(INPUT DATA)

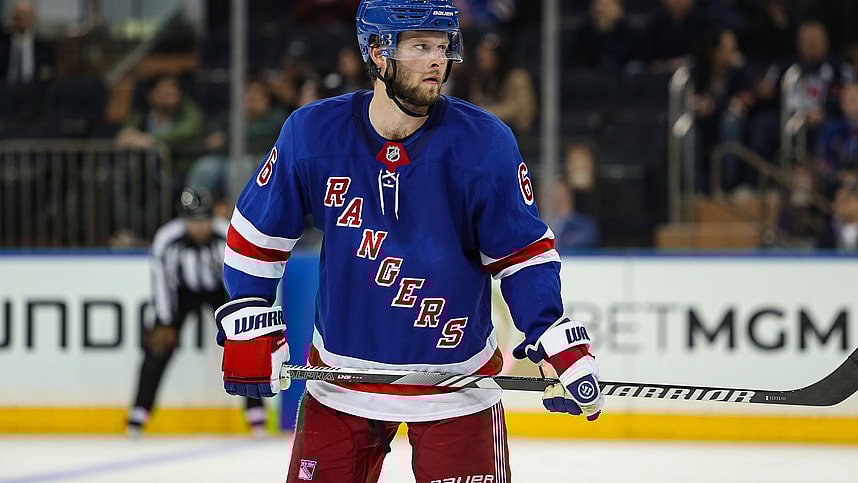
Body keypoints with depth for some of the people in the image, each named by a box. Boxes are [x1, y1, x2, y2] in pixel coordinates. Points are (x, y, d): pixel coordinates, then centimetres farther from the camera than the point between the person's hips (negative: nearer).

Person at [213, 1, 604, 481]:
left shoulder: (484, 143, -13)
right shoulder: (312, 134, -10)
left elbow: (524, 254, -6)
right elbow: (257, 234, 2)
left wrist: (562, 345, -17)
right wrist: (248, 329, -3)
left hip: (455, 380, -1)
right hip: (342, 377, 2)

(End INPUT DATA)

Write out every line of the entries above again, including the text before the points, but offset each number in the keypoint triples (x, y and depth alike) by adding 129. Leave the boxes unchanged and the pictures out.

Body keypoints with depth for some of the people in the image, each named by a box. Boxes are [x1, y1, x2, y2] in pixel coordinates. Points are (x, y, d): pixel coordinates, then centimetres farther from the camera than the point between the person's hips (negative: nearer).

Person at [213, 1, 604, 481]:
left shoulder: (613, 272, 116)
right shoulder: (441, 263, 119)
left elbow: (653, 383, 123)
right elbow: (386, 363, 131)
left wrist: (691, 474, 112)
right wrist: (377, 458, 126)
left hip: (584, 509, 128)
right hip: (471, 506, 131)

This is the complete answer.